Elementos del conjunto de datos:

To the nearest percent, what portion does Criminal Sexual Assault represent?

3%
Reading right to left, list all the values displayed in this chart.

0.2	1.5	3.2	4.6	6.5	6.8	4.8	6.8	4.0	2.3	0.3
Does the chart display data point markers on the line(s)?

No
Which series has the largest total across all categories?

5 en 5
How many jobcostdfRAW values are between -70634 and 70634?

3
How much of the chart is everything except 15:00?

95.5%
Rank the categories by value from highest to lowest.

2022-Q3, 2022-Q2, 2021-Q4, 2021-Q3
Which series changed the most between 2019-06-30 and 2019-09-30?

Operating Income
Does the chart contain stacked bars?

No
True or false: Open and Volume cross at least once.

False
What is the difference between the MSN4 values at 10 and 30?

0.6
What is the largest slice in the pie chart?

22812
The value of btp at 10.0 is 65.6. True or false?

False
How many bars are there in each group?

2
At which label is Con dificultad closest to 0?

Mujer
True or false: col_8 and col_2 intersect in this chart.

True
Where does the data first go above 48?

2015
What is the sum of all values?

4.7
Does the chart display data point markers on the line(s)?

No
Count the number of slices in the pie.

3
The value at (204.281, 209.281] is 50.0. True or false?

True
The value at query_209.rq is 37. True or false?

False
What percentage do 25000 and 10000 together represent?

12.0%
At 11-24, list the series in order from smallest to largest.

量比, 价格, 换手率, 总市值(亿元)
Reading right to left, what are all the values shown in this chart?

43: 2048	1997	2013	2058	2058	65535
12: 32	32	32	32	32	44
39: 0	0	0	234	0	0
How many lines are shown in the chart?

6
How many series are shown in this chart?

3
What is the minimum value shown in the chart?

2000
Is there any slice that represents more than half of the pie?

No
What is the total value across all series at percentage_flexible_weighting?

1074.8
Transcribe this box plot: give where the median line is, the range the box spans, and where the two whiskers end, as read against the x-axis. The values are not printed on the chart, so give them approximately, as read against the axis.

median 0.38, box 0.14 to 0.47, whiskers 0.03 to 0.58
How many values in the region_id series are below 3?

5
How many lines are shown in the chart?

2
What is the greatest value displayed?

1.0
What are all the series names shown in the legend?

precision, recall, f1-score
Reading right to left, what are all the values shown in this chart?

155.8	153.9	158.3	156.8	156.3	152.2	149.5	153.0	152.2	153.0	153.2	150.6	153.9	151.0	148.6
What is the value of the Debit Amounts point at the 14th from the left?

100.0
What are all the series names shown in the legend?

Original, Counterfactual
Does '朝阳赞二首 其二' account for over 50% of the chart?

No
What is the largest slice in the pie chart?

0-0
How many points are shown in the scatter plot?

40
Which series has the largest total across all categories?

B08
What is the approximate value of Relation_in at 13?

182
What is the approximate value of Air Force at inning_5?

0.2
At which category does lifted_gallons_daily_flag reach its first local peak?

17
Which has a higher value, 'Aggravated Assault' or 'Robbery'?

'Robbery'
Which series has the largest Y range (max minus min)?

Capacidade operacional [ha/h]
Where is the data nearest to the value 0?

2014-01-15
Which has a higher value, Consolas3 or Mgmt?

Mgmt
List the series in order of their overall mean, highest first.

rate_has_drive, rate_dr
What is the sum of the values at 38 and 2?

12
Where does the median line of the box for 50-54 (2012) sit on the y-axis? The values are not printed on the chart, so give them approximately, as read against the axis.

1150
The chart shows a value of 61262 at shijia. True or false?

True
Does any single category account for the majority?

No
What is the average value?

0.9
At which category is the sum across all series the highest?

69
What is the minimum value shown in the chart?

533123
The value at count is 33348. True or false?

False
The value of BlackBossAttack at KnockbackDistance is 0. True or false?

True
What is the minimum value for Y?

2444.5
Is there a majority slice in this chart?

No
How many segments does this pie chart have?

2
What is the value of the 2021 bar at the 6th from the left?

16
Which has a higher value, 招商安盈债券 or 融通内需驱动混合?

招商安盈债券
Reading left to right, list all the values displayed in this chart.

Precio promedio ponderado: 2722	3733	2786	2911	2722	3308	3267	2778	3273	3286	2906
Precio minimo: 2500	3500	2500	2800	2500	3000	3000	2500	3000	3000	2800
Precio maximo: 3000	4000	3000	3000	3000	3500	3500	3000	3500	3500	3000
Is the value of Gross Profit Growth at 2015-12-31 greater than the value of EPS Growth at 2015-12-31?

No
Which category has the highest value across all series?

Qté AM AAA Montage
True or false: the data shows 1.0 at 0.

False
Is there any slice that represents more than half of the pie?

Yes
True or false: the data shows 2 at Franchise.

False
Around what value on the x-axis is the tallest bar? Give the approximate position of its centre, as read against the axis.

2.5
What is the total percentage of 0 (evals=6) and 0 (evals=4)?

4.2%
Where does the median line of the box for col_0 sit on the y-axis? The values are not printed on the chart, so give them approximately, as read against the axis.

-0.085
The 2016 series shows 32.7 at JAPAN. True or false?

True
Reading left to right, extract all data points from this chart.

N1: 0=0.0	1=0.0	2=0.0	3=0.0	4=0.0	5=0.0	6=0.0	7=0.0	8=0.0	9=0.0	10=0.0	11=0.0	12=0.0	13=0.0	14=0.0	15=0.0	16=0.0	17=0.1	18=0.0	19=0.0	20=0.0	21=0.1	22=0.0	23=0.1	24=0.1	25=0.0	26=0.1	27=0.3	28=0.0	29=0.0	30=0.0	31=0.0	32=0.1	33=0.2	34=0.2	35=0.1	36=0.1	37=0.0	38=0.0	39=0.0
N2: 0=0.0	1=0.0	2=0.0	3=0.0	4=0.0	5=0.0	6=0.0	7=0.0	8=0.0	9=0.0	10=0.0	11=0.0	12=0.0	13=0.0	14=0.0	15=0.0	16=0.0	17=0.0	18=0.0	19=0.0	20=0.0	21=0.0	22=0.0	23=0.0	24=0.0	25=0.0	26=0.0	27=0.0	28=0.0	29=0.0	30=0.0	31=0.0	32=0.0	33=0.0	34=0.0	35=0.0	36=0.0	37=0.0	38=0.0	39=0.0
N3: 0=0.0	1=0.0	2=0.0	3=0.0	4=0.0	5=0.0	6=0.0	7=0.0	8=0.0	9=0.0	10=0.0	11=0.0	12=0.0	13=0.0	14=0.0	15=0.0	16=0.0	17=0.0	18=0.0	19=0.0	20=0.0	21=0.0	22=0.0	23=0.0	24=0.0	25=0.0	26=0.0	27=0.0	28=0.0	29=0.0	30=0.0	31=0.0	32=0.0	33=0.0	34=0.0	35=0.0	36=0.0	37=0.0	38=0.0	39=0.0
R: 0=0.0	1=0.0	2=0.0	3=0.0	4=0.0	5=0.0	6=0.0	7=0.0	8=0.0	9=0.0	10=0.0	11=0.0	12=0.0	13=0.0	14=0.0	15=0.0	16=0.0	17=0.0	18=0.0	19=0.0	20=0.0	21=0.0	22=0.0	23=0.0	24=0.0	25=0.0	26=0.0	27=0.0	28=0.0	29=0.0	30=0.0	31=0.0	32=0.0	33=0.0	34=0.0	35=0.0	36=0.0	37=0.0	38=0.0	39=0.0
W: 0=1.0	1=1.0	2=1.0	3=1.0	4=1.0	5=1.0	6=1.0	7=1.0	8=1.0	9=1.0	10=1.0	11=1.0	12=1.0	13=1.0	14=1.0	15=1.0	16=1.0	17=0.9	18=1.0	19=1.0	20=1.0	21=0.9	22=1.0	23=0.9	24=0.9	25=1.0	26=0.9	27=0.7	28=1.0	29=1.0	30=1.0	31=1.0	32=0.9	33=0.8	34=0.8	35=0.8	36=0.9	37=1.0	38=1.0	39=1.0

INSTRUCCIONES DE LA TAREA:
Edita los datos cambiando "True or false" por "True/false" en cada aparición y deja todo lo demás sin modificar.

SOLUCIÓN DEL EJERCICIO:
To the nearest percent, what portion does Criminal Sexual Assault represent?

3%
Reading right to left, list all the values displayed in this chart.

0.2	1.5	3.2	4.6	6.5	6.8	4.8	6.8	4.0	2.3	0.3
Does the chart display data point markers on the line(s)?

No
Which series has the largest total across all categories?

5 en 5
How many jobcostdfRAW values are between -70634 and 70634?

3
How much of the chart is everything except 15:00?

95.5%
Rank the categories by value from highest to lowest.

2022-Q3, 2022-Q2, 2021-Q4, 2021-Q3
Which series changed the most between 2019-06-30 and 2019-09-30?

Operating Income
Does the chart contain stacked bars?

No
True/false: Open and Volume cross at least once.

False
What is the difference between the MSN4 values at 10 and 30?

0.6
What is the largest slice in the pie chart?

22812
The value of btp at 10.0 is 65.6. True/false?

False
How many bars are there in each group?

2
At which label is Con dificultad closest to 0?

Mujer
True/false: col_8 and col_2 intersect in this chart.

True
Where does the data first go above 48?

2015
What is the sum of all values?

4.7
Does the chart display data point markers on the line(s)?

No
Count the number of slices in the pie.

3
The value at (204.281, 209.281] is 50.0. True/false?

True
The value at query_209.rq is 37. True/false?

False
What percentage do 25000 and 10000 together represent?

12.0%
At 11-24, list the series in order from smallest to largest.

量比, 价格, 换手率, 总市值(亿元)
Reading right to left, what are all the values shown in this chart?

43: 2048	1997	2013	2058	2058	65535
12: 32	32	32	32	32	44
39: 0	0	0	234	0	0
How many lines are shown in the chart?

6
How many series are shown in this chart?

3
What is the minimum value shown in the chart?

2000
Is there any slice that represents more than half of the pie?

No
What is the total value across all series at percentage_flexible_weighting?

1074.8
Transcribe this box plot: give where the median line is, the range the box spans, and where the two whiskers end, as read against the x-axis. The values are not printed on the chart, so give them approximately, as read against the axis.

median 0.38, box 0.14 to 0.47, whiskers 0.03 to 0.58
How many values in the region_id series are below 3?

5
How many lines are shown in the chart?

2
What is the greatest value displayed?

1.0
What are all the series names shown in the legend?

precision, recall, f1-score
Reading right to left, what are all the values shown in this chart?

155.8	153.9	158.3	156.8	156.3	152.2	149.5	153.0	152.2	153.0	153.2	150.6	153.9	151.0	148.6
What is the value of the Debit Amounts point at the 14th from the left?

100.0
What are all the series names shown in the legend?

Original, Counterfactual
Does '朝阳赞二首 其二' account for over 50% of the chart?

No
What is the largest slice in the pie chart?

0-0
How many points are shown in the scatter plot?

40
Which series has the largest total across all categories?

B08
What is the approximate value of Relation_in at 13?

182
What is the approximate value of Air Force at inning_5?

0.2
At which category does lifted_gallons_daily_flag reach its first local peak?

17
Which has a higher value, 'Aggravated Assault' or 'Robbery'?

'Robbery'
Which series has the largest Y range (max minus min)?

Capacidade operacional [ha/h]
Where is the data nearest to the value 0?

2014-01-15
Which has a higher value, Consolas3 or Mgmt?

Mgmt
List the series in order of their overall mean, highest first.

rate_has_drive, rate_dr
What is the sum of the values at 38 and 2?

12
Where does the median line of the box for 50-54 (2012) sit on the y-axis? The values are not printed on the chart, so give them approximately, as read against the axis.

1150
The chart shows a value of 61262 at shijia. True/false?

True
Does any single category account for the majority?

No
What is the average value?

0.9
At which category is the sum across all series the highest?

69
What is the minimum value shown in the chart?

533123
The value at count is 33348. True/false?

False
The value of BlackBossAttack at KnockbackDistance is 0. True/false?

True
What is the minimum value for Y?

2444.5
Is there a majority slice in this chart?

No
How many segments does this pie chart have?

2
What is the value of the 2021 bar at the 6th from the left?

16
Which has a higher value, 招商安盈债券 or 融通内需驱动混合?

招商安盈债券
Reading left to right, list all the values displayed in this chart.

Precio promedio ponderado: 2722	3733	2786	2911	2722	3308	3267	2778	3273	3286	2906
Precio minimo: 2500	3500	2500	2800	2500	3000	3000	2500	3000	3000	2800
Precio maximo: 3000	4000	3000	3000	3000	3500	3500	3000	3500	3500	3000
Is the value of Gross Profit Growth at 2015-12-31 greater than the value of EPS Growth at 2015-12-31?

No
Which category has the highest value across all series?

Qté AM AAA Montage
True/false: the data shows 1.0 at 0.

False
Is there any slice that represents more than half of the pie?

Yes
True/false: the data shows 2 at Franchise.

False
Around what value on the x-axis is the tallest bar? Give the approximate position of its centre, as read against the axis.

2.5
What is the total percentage of 0 (evals=6) and 0 (evals=4)?

4.2%
Where does the median line of the box for col_0 sit on the y-axis? The values are not printed on the chart, so give them approximately, as read against the axis.

-0.085
The 2016 series shows 32.7 at JAPAN. True/false?

True
Reading left to right, extract all data points from this chart.

N1: 0=0.0	1=0.0	2=0.0	3=0.0	4=0.0	5=0.0	6=0.0	7=0.0	8=0.0	9=0.0	10=0.0	11=0.0	12=0.0	13=0.0	14=0.0	15=0.0	16=0.0	17=0.1	18=0.0	19=0.0	20=0.0	21=0.1	22=0.0	23=0.1	24=0.1	25=0.0	26=0.1	27=0.3	28=0.0	29=0.0	30=0.0	31=0.0	32=0.1	33=0.2	34=0.2	35=0.1	36=0.1	37=0.0	38=0.0	39=0.0
N2: 0=0.0	1=0.0	2=0.0	3=0.0	4=0.0	5=0.0	6=0.0	7=0.0	8=0.0	9=0.0	10=0.0	11=0.0	12=0.0	13=0.0	14=0.0	15=0.0	16=0.0	17=0.0	18=0.0	19=0.0	20=0.0	21=0.0	22=0.0	23=0.0	24=0.0	25=0.0	26=0.0	27=0.0	28=0.0	29=0.0	30=0.0	31=0.0	32=0.0	33=0.0	34=0.0	35=0.0	36=0.0	37=0.0	38=0.0	39=0.0
N3: 0=0.0	1=0.0	2=0.0	3=0.0	4=0.0	5=0.0	6=0.0	7=0.0	8=0.0	9=0.0	10=0.0	11=0.0	12=0.0	13=0.0	14=0.0	15=0.0	16=0.0	17=0.0	18=0.0	19=0.0	20=0.0	21=0.0	22=0.0	23=0.0	24=0.0	25=0.0	26=0.0	27=0.0	28=0.0	29=0.0	30=0.0	31=0.0	32=0.0	33=0.0	34=0.0	35=0.0	36=0.0	37=0.0	38=0.0	39=0.0
R: 0=0.0	1=0.0	2=0.0	3=0.0	4=0.0	5=0.0	6=0.0	7=0.0	8=0.0	9=0.0	10=0.0	11=0.0	12=0.0	13=0.0	14=0.0	15=0.0	16=0.0	17=0.0	18=0.0	19=0.0	20=0.0	21=0.0	22=0.0	23=0.0	24=0.0	25=0.0	26=0.0	27=0.0	28=0.0	29=0.0	30=0.0	31=0.0	32=0.0	33=0.0	34=0.0	35=0.0	36=0.0	37=0.0	38=0.0	39=0.0
W: 0=1.0	1=1.0	2=1.0	3=1.0	4=1.0	5=1.0	6=1.0	7=1.0	8=1.0	9=1.0	10=1.0	11=1.0	12=1.0	13=1.0	14=1.0	15=1.0	16=1.0	17=0.9	18=1.0	19=1.0	20=1.0	21=0.9	22=1.0	23=0.9	24=0.9	25=1.0	26=0.9	27=0.7	28=1.0	29=1.0	30=1.0	31=1.0	32=0.9	33=0.8	34=0.8	35=0.8	36=0.9	37=1.0	38=1.0	39=1.0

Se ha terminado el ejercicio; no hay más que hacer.